## Source material
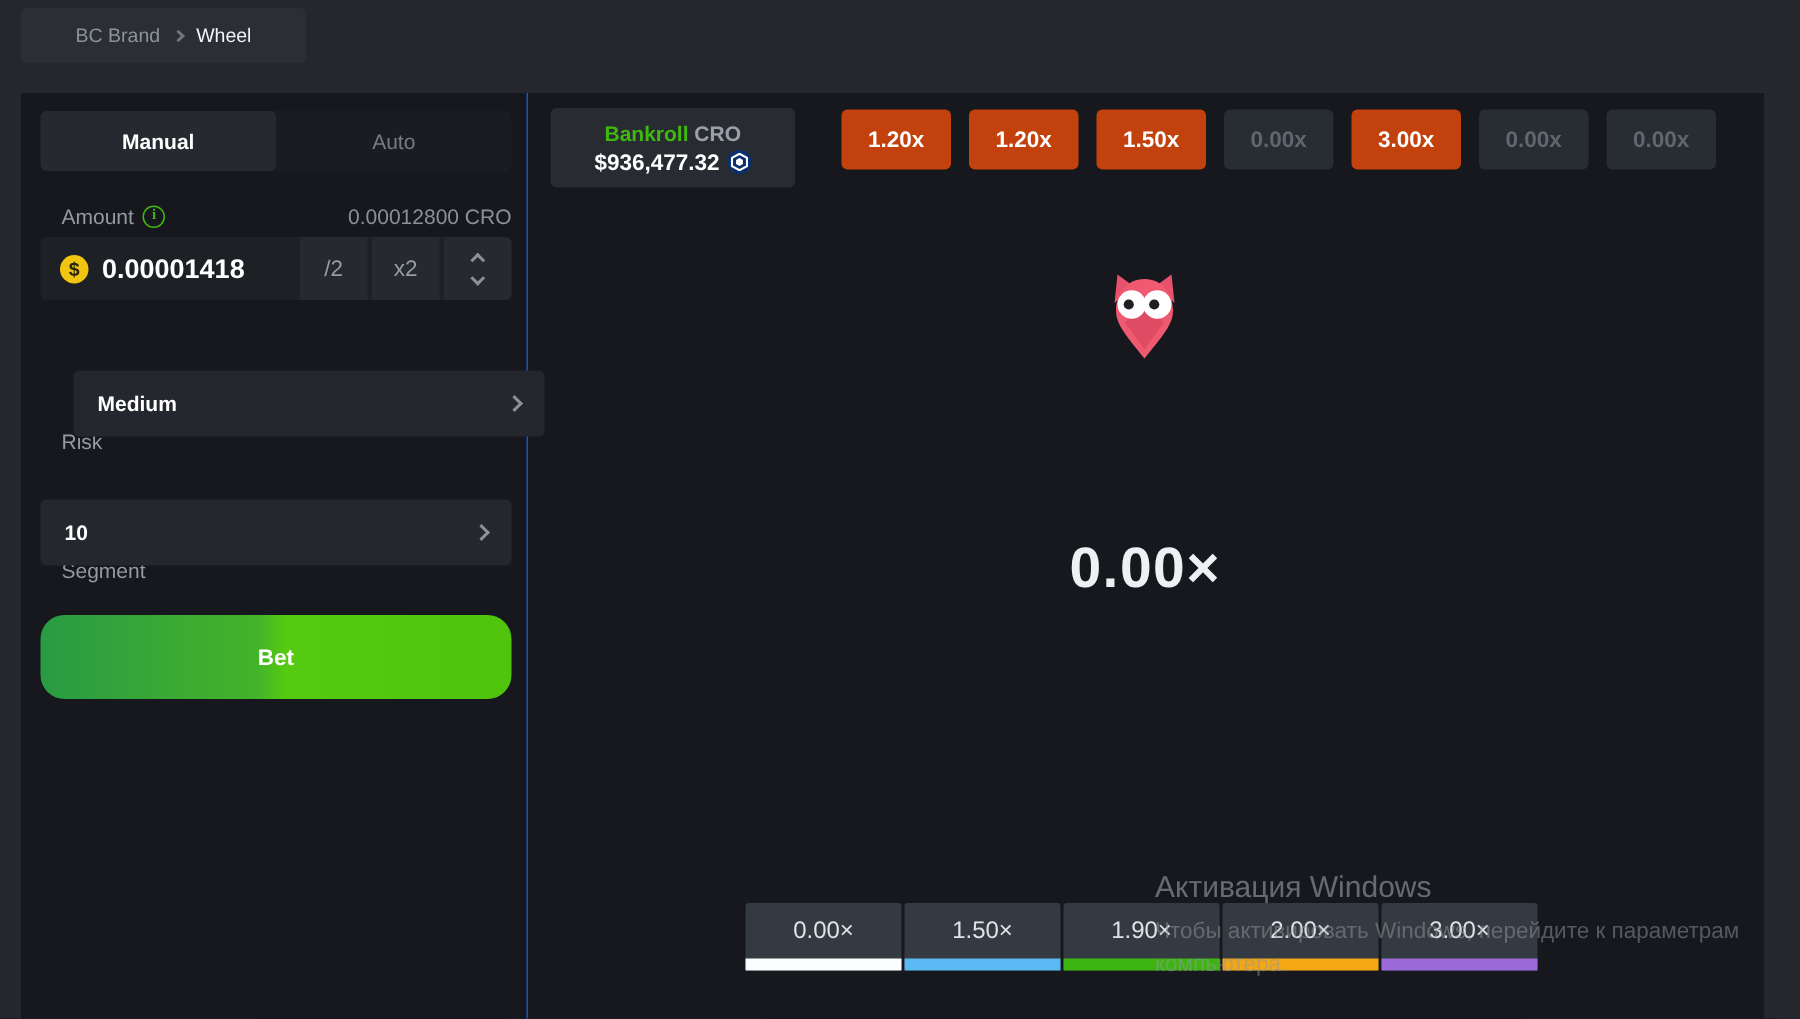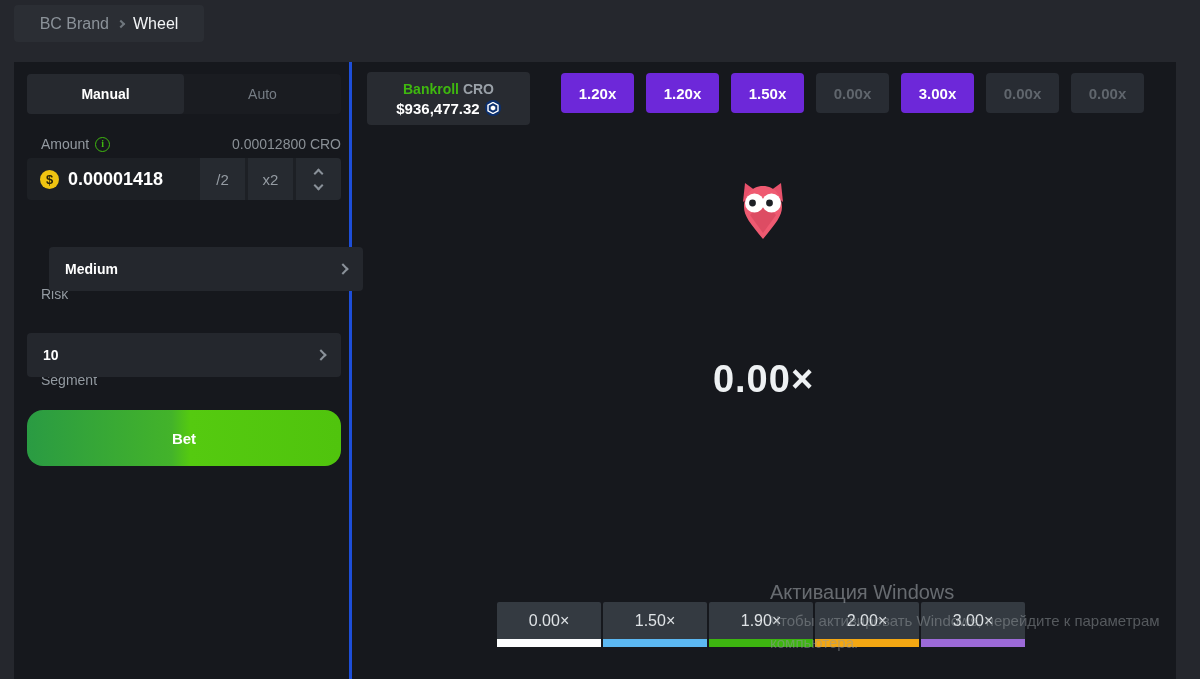--- a/index.html
+++ b/index.html
@@ -16,7 +16,7 @@
     position:absolute; left:14px; top:5px; width:190px; height:37px;
     background:#2b2e34; border-radius:4px;
     display:flex; align-items:center; justify-content:center; gap:9px;
-    font-size:16px;
+    font-size:13px;
   }
   .crumb-brand { color:#8b9299; }
   .crumb-sep { width:6px; height:6px; border-top:2px solid #6f767d; border-right:2px solid #6f767d; transform:rotate(45deg); margin-top:1px; }

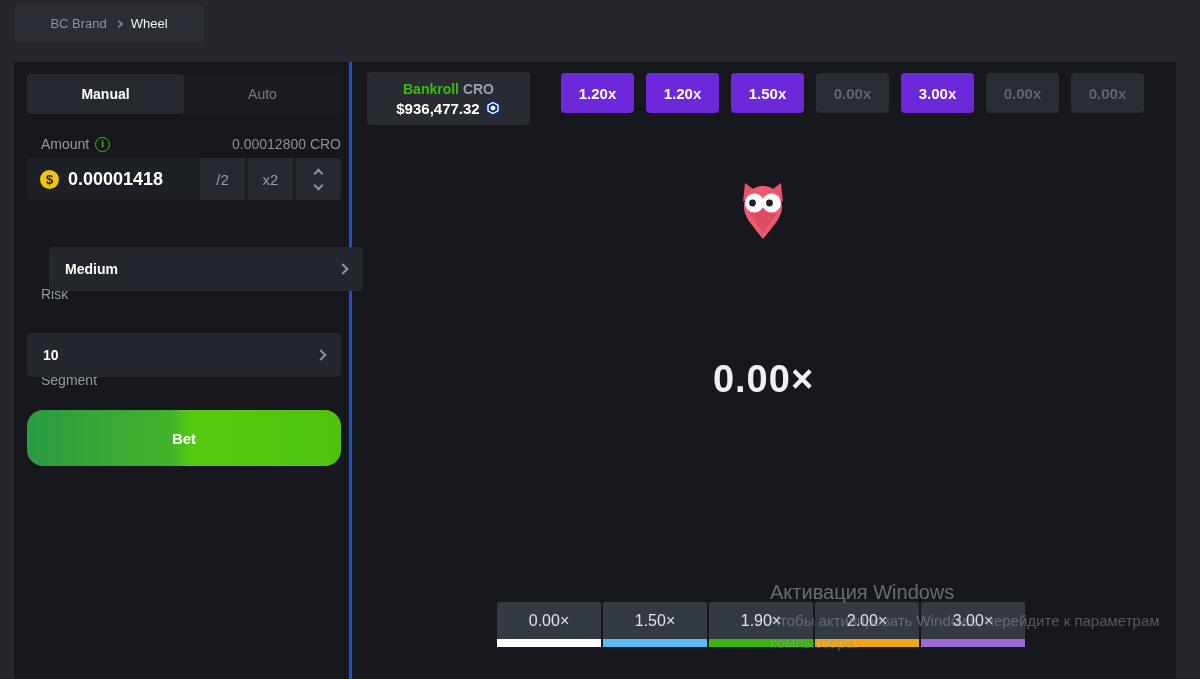--- a/index.html
+++ b/index.html
@@ -27,7 +27,7 @@
     position:absolute; left:14px; top:62px; width:1162px; height:617px;
     background:#16181d; display:flex;
   }
-  .left-col { width:338px; border-right:3px solid #1d4ed8; position:relative; flex:none; }
+  .left-col { width:338px; border-right:1px solid #1d4ed8; position:relative; flex:none; }
   .main-area { position:relative; flex:1; }
 
   

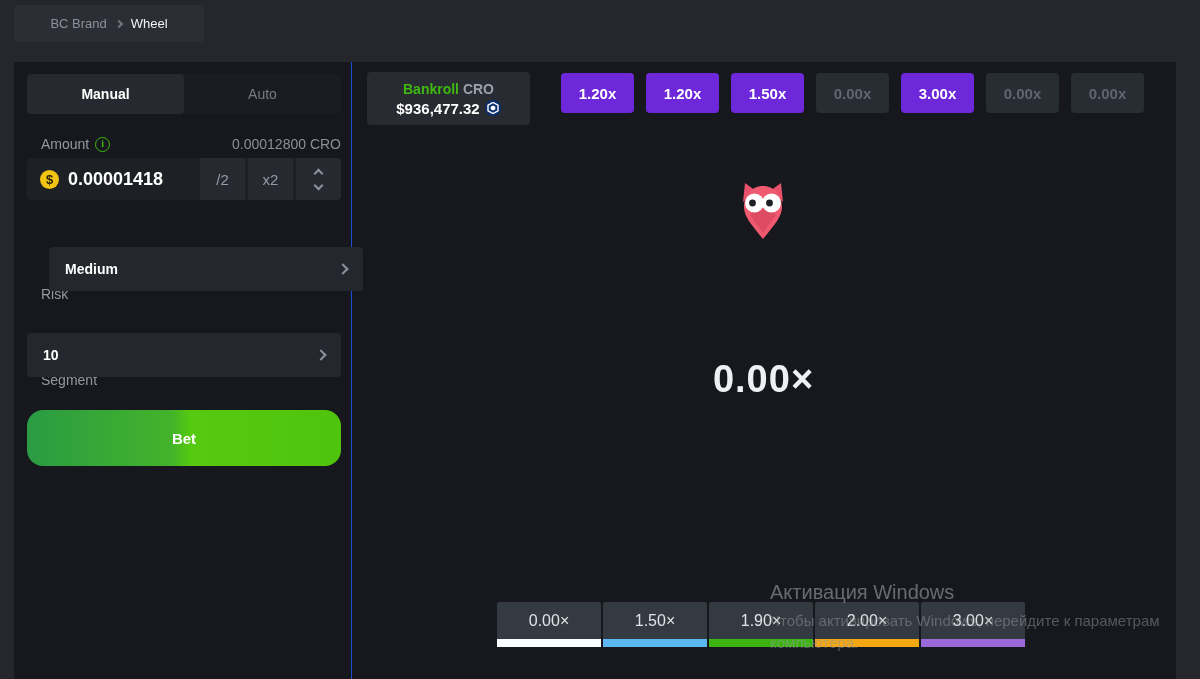--- a/index.html
+++ b/index.html
@@ -109,7 +109,7 @@
     color:#60666d; font-size:15px; font-weight:bold;
     display:flex; align-items:center; justify-content:center; cursor:pointer;
   }
-  .hist-btn.win { background:#6d28d9; color:#ffffff; }
+  .hist-btn.win { background:#c2410c; color:#ffffff; }
 
   
   .owl { position:absolute; left:385px; top:120px; }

## Work order
Which lines hold the word "crumb"? Return all of them from the records above.

## Answer area
   .crumb-brand { color:#8b9299; }
   .crumb-sep { width:6px; height:6px; border-top:2px solid #6f767d; border-right:2px solid #6f767d; transform:rotate(45deg); margin-top:1px; }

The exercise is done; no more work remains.